A group of wine cooperatives in southwest France has joined forces with leading scientists to "liberate" the flavours most prized by consumers in growing wine markets, from China to the US.
In a bid to bring out the fruitiness enjoyed by many new wine drinkers, the Vinneo project has been developing the blackcurrant aroma of the Fer Servadou grape variety and the violet aroma of the Negrette variety.
Since 2009 it has been working with scientists on technologies to develop a range of varietal wines—ones made from a single-named type of grape—to appeal to the palates of consumers worldwide.
"We didn't want to make the wine our grandfather would have made. We wanted to make the wine our grandfather would have made if he could," Vinovalie director Jacques Tranier told AFP.
Vinovalie, which is leading the projects, is a group of four major cooperative wineries in southwest France. They represent the appellations of Gaillac, Fronton and Cahors and are one of the area's largest producers of red and rose wines, along with a small amount of white.
For too long, Tranier said, French winemaking had "overplayed the return to tradition" while at the same time ignoring innovation—to the detriment of the industry.
In particular, he believes French winemakers have neglected the fruity flavours enjoyed by newer wine drinkers in fast-growing markets such as Asia, and which are often found in New World wines.
"We used to think that the whole world revolved around French wine," Tranier said.
"At the beginning of the 2000s that orthodoxy collapsed.
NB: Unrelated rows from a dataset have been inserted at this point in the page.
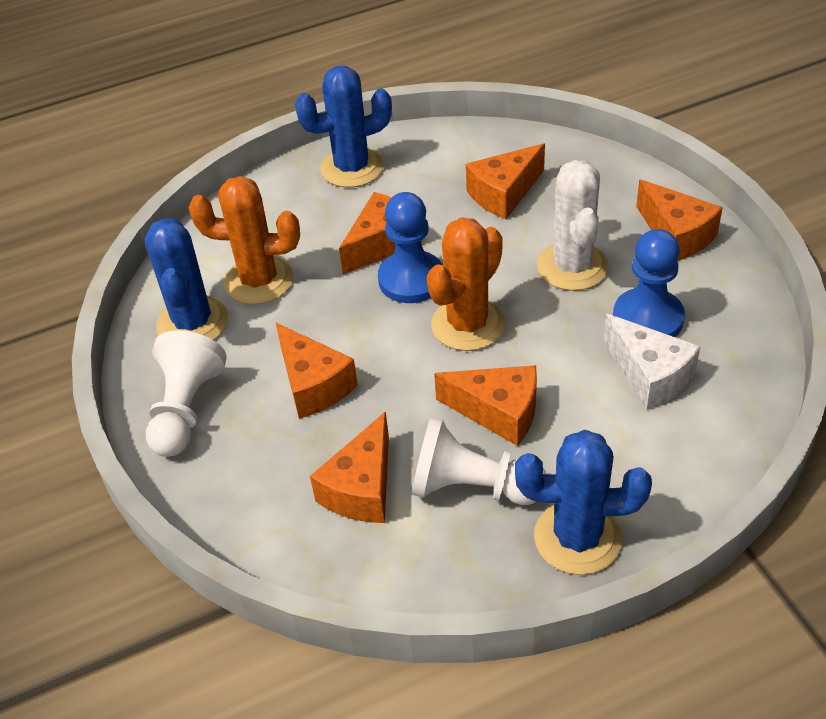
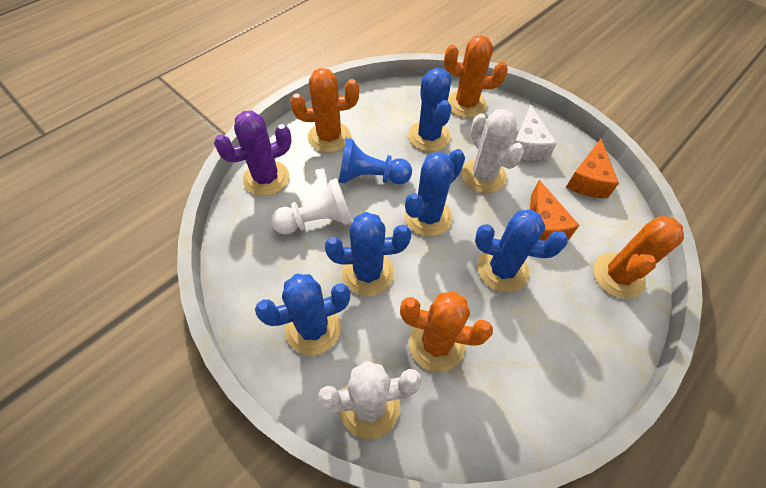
blue cactus: [145,218,228,340] [295,66,392,188] [515,430,652,575] = 3 -> [255,274,350,355] [325,212,411,296] [404,149,465,237] [408,68,452,152] [475,209,568,293] = 5
blue pawn: [378,192,443,303] [613,229,685,337] = 2 -> [339,138,412,184] = 1
orange cactus: [189,176,300,305] [427,217,505,351] = 2 -> [290,68,359,153] [400,291,493,372] [444,35,508,118] [593,216,684,299] = 4
orange cheese: [276,323,358,419] [310,411,389,523] [339,192,422,274] [434,365,537,446] [466,143,545,219] [636,179,723,261] = 6 -> [530,180,580,241] [566,139,619,198] = 2
purple cactus: none = 0 -> [214,111,292,196] = 1
white cactus: [537,160,609,291] = 1 -> [318,361,422,439] [462,109,524,193] = 2
white pawn: [146,330,226,457] [412,417,546,505] = 2 -> [271,178,352,235] = 1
We realised all of a sudden that we had competition," he added.
The project—run in conjunction with researchers at the National Polytechnic Institute of Toulouse (INP) and the French Vine and Wine Institute (IFV)—now appears to be bearing fruit.
Vinovalie exports have tripled over the last five years from two to six million euros ($2.6 to $8 million).
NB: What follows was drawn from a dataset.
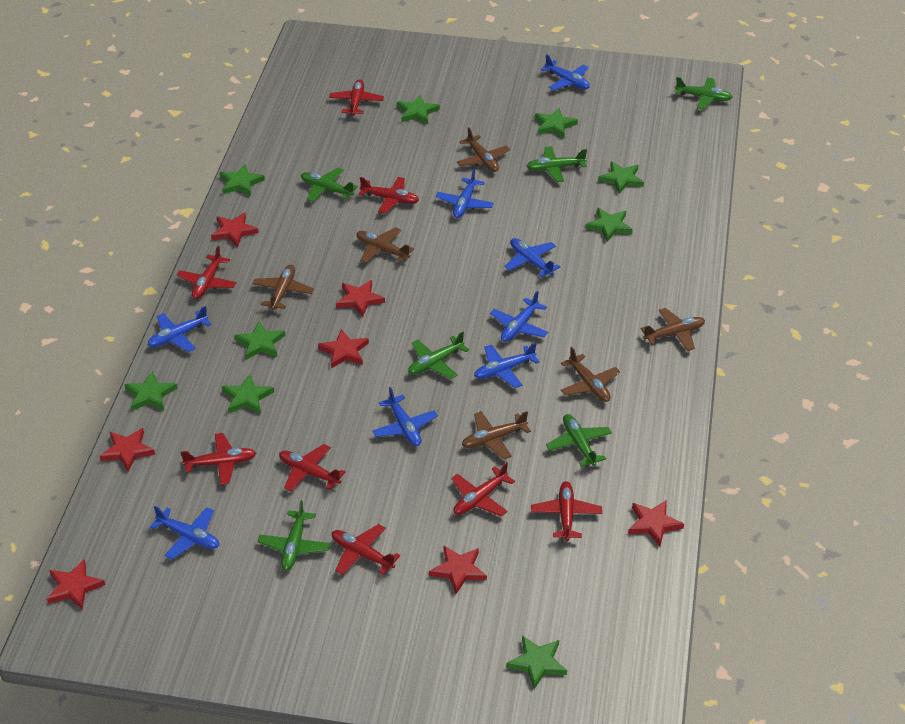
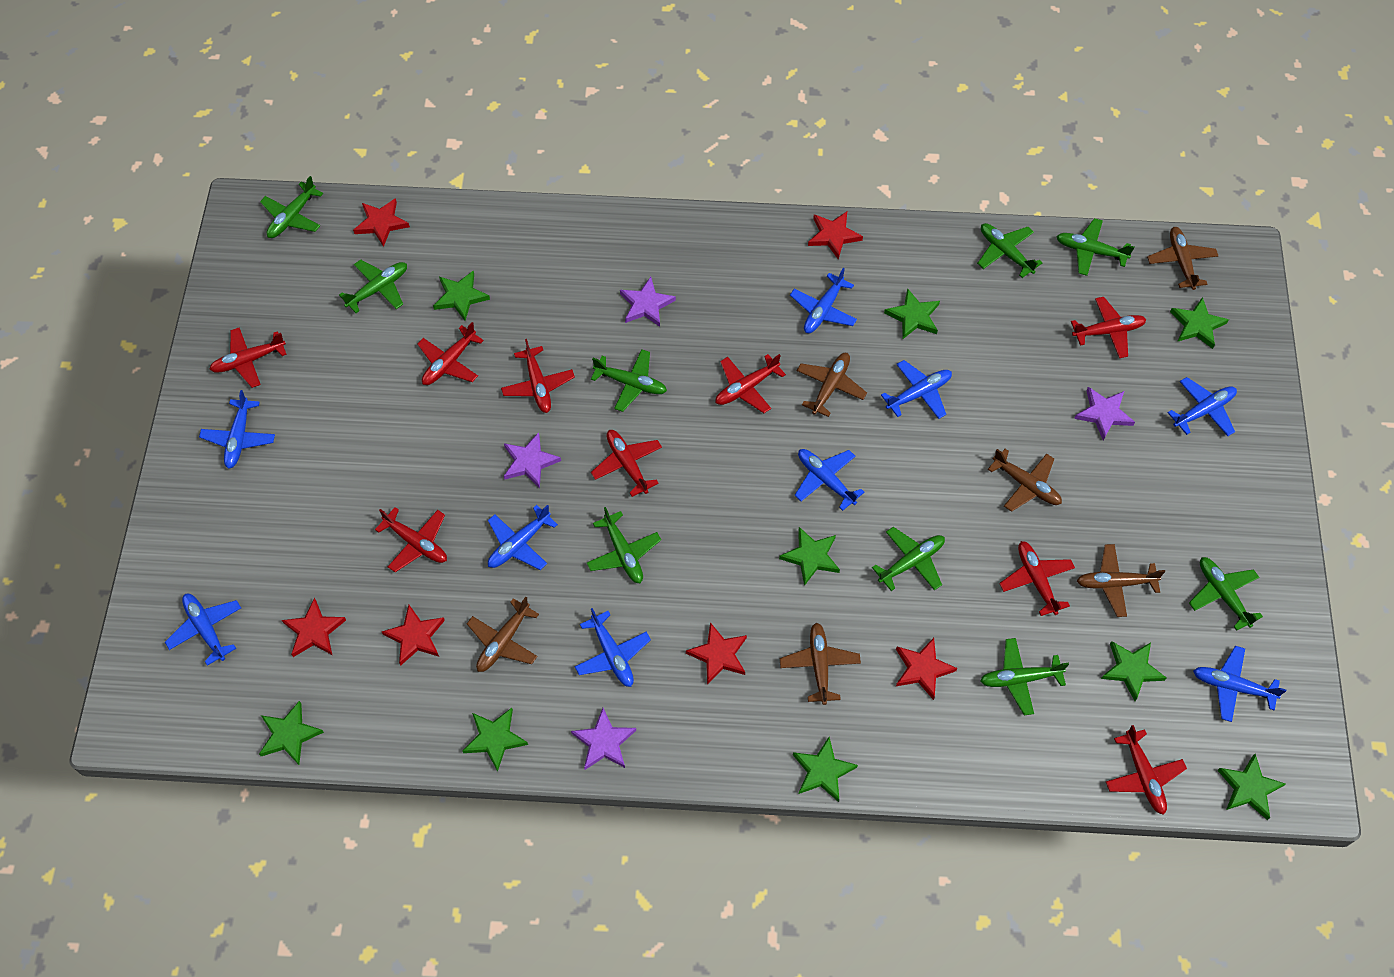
blue plane: [148,306,212,352] [150,506,219,559] [372,387,438,446] [436,169,494,218] [474,342,540,388] [490,291,548,342] [504,238,560,277] [540,54,590,90] = 8 -> [165,594,241,666] [199,390,275,469] [488,505,558,570] [574,608,651,687] [790,268,857,333] [795,449,864,511] [881,360,952,419] [1168,377,1237,436] [1193,646,1286,722] = 9
green plane: [257,500,330,570] [301,168,358,202] [408,332,469,379] [526,146,587,182] [546,414,612,467] [675,77,733,110] = 6 -> [260,176,323,238] [339,260,407,313] [587,507,661,583] [591,349,667,412] [872,527,945,591] [977,223,1042,278] [980,638,1069,715] [1056,218,1135,276] [1189,557,1263,631] = 9
purple star: none = 0 -> [504,432,561,488] [571,708,636,770] [620,277,676,327] [1074,387,1135,440] = 4
red plane: [177,246,237,299] [181,433,256,485] [279,444,346,492] [329,79,384,116] [332,524,400,575] [358,177,419,214] [451,462,515,517] [531,481,602,541] = 8 -> [209,327,287,388] [375,507,447,572] [417,322,484,385] [501,339,575,413] [591,430,662,497] [715,354,786,413] [999,541,1075,616] [1071,297,1146,358] [1106,725,1187,815] = 9
red star: [47,559,105,609] [100,428,155,472] [211,213,259,247] [318,329,369,368] [336,280,385,317] [429,546,487,594] [628,500,684,546] = 7 -> [282,598,346,657] [353,198,410,247] [382,605,445,666] [686,622,747,684] [808,212,863,259] [896,638,958,700] = 6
The growth comes as global consumption of wine is on the rise, driven by a growing taste for the tipple in Asia and particularly China, now the world's biggest consumer of red wine.
Between 2008 and 2012, the amount of wine drunk around the world increased by 3.23 percent, and that is expected to climb by another 4.97 percent by 2017, according to a study by Vinexpo and the British International Wine and Spirit Research think-tank.
In the United States, which has been the world's top consumer of wine since 2011, red wine consumption is expected to jump 14 percent in the next five years.
Christophe Haunold, of the INP, said it was important to preserve the character of the Vinovalie grapes—Malbec, Fer Servadou, Loin de l'oeil (also known as Len de l'El) and Negrette—while ensuring both quality and quantity.
"That required a lot of science and technology," he said.
"We sought to identify complex molecules, precursors of particular flavours... which appear and disappear depending on maturity to refine the optimal harvest time," he added.
INP used sophisticated chromatography—a laboratory technique that involves separating mixtures—to map the chemical identity of the different grapes and understand how the molecules that develop taste and aroma evolve during the vinification process.
Researchers also looked at the effect of heating grapes for different lengths of time and to different temperatures using a technique called "Flash Detente".
The process involves heating the grapes to about 82 degrees C (180 degrees F) before placing them in a huge vacuum chamber, where they are cooled.
The cells of the grape skins burst from the inside, making it easier to extract the tannins, a key element in developing the character of a wine.
So far Vinovalie has concentrated on two international brands—Astrolabe and Terreo—but another research project is also planned for 2015.
Such processes are decried by some traditionalists and must be carried out precisely: the prized blackcurrant aroma can swiftly turn to green pepper if not properly treated.
But Haunold defends himself against charges of sorcerer's apprentice excess.
"Everyone has understood that beer is a very technological—wine is too," he said.